## RECORDS FOR PROCESSING
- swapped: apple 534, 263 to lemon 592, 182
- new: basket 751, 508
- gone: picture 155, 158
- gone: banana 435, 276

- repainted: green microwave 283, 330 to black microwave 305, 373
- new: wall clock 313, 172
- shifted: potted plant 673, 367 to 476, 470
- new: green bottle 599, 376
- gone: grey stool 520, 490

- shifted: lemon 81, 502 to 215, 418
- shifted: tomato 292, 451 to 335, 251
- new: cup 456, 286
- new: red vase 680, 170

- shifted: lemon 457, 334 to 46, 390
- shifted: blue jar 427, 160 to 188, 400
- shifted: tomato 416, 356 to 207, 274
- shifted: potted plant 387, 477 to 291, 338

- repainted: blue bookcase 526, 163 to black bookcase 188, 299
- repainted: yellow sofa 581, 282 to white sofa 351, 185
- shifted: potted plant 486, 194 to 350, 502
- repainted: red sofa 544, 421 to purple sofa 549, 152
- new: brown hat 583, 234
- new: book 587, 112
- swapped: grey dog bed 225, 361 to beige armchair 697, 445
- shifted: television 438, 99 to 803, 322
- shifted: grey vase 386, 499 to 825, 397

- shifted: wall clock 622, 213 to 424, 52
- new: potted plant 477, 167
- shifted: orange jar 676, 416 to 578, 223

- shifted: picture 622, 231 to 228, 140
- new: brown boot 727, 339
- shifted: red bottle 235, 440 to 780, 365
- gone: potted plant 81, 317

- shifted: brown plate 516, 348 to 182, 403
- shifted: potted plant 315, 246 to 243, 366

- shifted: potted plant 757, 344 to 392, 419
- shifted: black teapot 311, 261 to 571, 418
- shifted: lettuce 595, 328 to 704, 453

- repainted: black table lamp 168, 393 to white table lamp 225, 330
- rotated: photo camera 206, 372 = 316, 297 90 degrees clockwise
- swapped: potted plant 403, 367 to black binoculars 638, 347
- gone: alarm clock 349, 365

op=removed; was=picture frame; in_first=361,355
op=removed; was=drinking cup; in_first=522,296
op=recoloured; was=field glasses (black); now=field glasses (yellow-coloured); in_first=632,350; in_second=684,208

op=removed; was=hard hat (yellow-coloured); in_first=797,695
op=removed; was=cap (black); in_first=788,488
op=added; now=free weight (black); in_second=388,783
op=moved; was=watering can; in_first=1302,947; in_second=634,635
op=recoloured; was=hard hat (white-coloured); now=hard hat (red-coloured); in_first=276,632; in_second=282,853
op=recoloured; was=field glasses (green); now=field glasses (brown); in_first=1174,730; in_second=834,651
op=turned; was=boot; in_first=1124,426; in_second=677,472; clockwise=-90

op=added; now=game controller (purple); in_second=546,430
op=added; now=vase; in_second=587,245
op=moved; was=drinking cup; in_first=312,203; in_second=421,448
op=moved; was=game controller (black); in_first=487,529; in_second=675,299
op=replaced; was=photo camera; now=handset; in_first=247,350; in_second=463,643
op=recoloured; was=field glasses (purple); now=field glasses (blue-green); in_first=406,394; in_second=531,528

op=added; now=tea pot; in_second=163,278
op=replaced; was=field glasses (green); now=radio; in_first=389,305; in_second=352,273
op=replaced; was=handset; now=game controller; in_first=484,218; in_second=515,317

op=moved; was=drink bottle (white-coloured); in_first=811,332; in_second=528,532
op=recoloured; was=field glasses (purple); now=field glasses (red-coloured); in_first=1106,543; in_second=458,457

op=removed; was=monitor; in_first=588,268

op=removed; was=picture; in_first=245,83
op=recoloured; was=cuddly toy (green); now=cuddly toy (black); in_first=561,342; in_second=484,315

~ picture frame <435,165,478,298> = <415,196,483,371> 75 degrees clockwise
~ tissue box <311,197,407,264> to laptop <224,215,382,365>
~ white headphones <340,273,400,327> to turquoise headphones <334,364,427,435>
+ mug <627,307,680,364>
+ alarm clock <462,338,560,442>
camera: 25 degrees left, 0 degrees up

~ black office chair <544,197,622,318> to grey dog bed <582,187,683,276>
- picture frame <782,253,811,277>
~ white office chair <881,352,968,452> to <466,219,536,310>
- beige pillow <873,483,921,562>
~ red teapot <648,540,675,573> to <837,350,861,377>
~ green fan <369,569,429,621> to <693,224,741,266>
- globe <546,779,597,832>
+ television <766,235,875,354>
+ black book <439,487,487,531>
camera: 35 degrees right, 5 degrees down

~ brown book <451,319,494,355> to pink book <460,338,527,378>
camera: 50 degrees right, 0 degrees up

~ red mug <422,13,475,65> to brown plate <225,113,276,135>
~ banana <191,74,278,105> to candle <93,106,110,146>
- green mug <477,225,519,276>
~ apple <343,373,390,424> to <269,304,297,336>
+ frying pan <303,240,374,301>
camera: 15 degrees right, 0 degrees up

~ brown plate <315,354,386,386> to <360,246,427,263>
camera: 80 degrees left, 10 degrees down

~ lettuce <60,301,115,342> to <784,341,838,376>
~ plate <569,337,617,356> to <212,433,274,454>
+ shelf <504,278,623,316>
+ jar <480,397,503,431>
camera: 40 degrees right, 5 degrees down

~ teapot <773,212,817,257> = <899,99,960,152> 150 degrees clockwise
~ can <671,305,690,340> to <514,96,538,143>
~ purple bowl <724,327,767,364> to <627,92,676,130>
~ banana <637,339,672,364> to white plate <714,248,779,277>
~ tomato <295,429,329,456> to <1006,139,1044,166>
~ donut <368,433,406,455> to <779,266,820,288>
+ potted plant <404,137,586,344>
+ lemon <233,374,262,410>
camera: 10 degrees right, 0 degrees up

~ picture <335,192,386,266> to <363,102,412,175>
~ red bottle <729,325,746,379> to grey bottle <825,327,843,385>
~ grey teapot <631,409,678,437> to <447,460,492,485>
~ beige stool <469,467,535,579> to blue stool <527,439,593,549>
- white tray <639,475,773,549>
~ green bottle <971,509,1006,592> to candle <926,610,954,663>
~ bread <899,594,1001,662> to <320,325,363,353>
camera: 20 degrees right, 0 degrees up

## GOAL OF THE EXERCISE
All records are to be retyped exactly. None may be omitted.

## ANSWER TO THE EXERCISE
- swapped: apple 534, 263 to lemon 592, 182
- new: basket 751, 508
- gone: picture 155, 158
- gone: banana 435, 276

- repainted: green microwave 283, 330 to black microwave 305, 373
- new: wall clock 313, 172
- shifted: potted plant 673, 367 to 476, 470
- new: green bottle 599, 376
- gone: grey stool 520, 490

- shifted: lemon 81, 502 to 215, 418
- shifted: tomato 292, 451 to 335, 251
- new: cup 456, 286
- new: red vase 680, 170

- shifted: lemon 457, 334 to 46, 390
- shifted: blue jar 427, 160 to 188, 400
- shifted: tomato 416, 356 to 207, 274
- shifted: potted plant 387, 477 to 291, 338

- repainted: blue bookcase 526, 163 to black bookcase 188, 299
- repainted: yellow sofa 581, 282 to white sofa 351, 185
- shifted: potted plant 486, 194 to 350, 502
- repainted: red sofa 544, 421 to purple sofa 549, 152
- new: brown hat 583, 234
- new: book 587, 112
- swapped: grey dog bed 225, 361 to beige armchair 697, 445
- shifted: television 438, 99 to 803, 322
- shifted: grey vase 386, 499 to 825, 397

- shifted: wall clock 622, 213 to 424, 52
- new: potted plant 477, 167
- shifted: orange jar 676, 416 to 578, 223

- shifted: picture 622, 231 to 228, 140
- new: brown boot 727, 339
- shifted: red bottle 235, 440 to 780, 365
- gone: potted plant 81, 317

- shifted: brown plate 516, 348 to 182, 403
- shifted: potted plant 315, 246 to 243, 366

- shifted: potted plant 757, 344 to 392, 419
- shifted: black teapot 311, 261 to 571, 418
- shifted: lettuce 595, 328 to 704, 453

- repainted: black table lamp 168, 393 to white table lamp 225, 330
- rotated: photo camera 206, 372 = 316, 297 90 degrees clockwise
- swapped: potted plant 403, 367 to black binoculars 638, 347
- gone: alarm clock 349, 365

op=removed; was=picture frame; in_first=361,355
op=removed; was=drinking cup; in_first=522,296
op=recoloured; was=field glasses (black); now=field glasses (yellow-coloured); in_first=632,350; in_second=684,208

op=removed; was=hard hat (yellow-coloured); in_first=797,695
op=removed; was=cap (black); in_first=788,488
op=added; now=free weight (black); in_second=388,783
op=moved; was=watering can; in_first=1302,947; in_second=634,635
op=recoloured; was=hard hat (white-coloured); now=hard hat (red-coloured); in_first=276,632; in_second=282,853
op=recoloured; was=field glasses (green); now=field glasses (brown); in_first=1174,730; in_second=834,651
op=turned; was=boot; in_first=1124,426; in_second=677,472; clockwise=-90

op=added; now=game controller (purple); in_second=546,430
op=added; now=vase; in_second=587,245
op=moved; was=drinking cup; in_first=312,203; in_second=421,448
op=moved; was=game controller (black); in_first=487,529; in_second=675,299
op=replaced; was=photo camera; now=handset; in_first=247,350; in_second=463,643
op=recoloured; was=field glasses (purple); now=field glasses (blue-green); in_first=406,394; in_second=531,528

op=added; now=tea pot; in_second=163,278
op=replaced; was=field glasses (green); now=radio; in_first=389,305; in_second=352,273
op=replaced; was=handset; now=game controller; in_first=484,218; in_second=515,317

op=moved; was=drink bottle (white-coloured); in_first=811,332; in_second=528,532
op=recoloured; was=field glasses (purple); now=field glasses (red-coloured); in_first=1106,543; in_second=458,457

op=removed; was=monitor; in_first=588,268

op=removed; was=picture; in_first=245,83
op=recoloured; was=cuddly toy (green); now=cuddly toy (black); in_first=561,342; in_second=484,315

~ picture frame <435,165,478,298> = <415,196,483,371> 75 degrees clockwise
~ tissue box <311,197,407,264> to laptop <224,215,382,365>
~ white headphones <340,273,400,327> to turquoise headphones <334,364,427,435>
+ mug <627,307,680,364>
+ alarm clock <462,338,560,442>
camera: 25 degrees left, 0 degrees up

~ black office chair <544,197,622,318> to grey dog bed <582,187,683,276>
- picture frame <782,253,811,277>
~ white office chair <881,352,968,452> to <466,219,536,310>
- beige pillow <873,483,921,562>
~ red teapot <648,540,675,573> to <837,350,861,377>
~ green fan <369,569,429,621> to <693,224,741,266>
- globe <546,779,597,832>
+ television <766,235,875,354>
+ black book <439,487,487,531>
camera: 35 degrees right, 5 degrees down

~ brown book <451,319,494,355> to pink book <460,338,527,378>
camera: 50 degrees right, 0 degrees up

~ red mug <422,13,475,65> to brown plate <225,113,276,135>
~ banana <191,74,278,105> to candle <93,106,110,146>
- green mug <477,225,519,276>
~ apple <343,373,390,424> to <269,304,297,336>
+ frying pan <303,240,374,301>
camera: 15 degrees right, 0 degrees up

~ brown plate <315,354,386,386> to <360,246,427,263>
camera: 80 degrees left, 10 degrees down

~ lettuce <60,301,115,342> to <784,341,838,376>
~ plate <569,337,617,356> to <212,433,274,454>
+ shelf <504,278,623,316>
+ jar <480,397,503,431>
camera: 40 degrees right, 5 degrees down

~ teapot <773,212,817,257> = <899,99,960,152> 150 degrees clockwise
~ can <671,305,690,340> to <514,96,538,143>
~ purple bowl <724,327,767,364> to <627,92,676,130>
~ banana <637,339,672,364> to white plate <714,248,779,277>
~ tomato <295,429,329,456> to <1006,139,1044,166>
~ donut <368,433,406,455> to <779,266,820,288>
+ potted plant <404,137,586,344>
+ lemon <233,374,262,410>
camera: 10 degrees right, 0 degrees up

~ picture <335,192,386,266> to <363,102,412,175>
~ red bottle <729,325,746,379> to grey bottle <825,327,843,385>
~ grey teapot <631,409,678,437> to <447,460,492,485>
~ beige stool <469,467,535,579> to blue stool <527,439,593,549>
- white tray <639,475,773,549>
~ green bottle <971,509,1006,592> to candle <926,610,954,663>
~ bread <899,594,1001,662> to <320,325,363,353>
camera: 20 degrees right, 0 degrees up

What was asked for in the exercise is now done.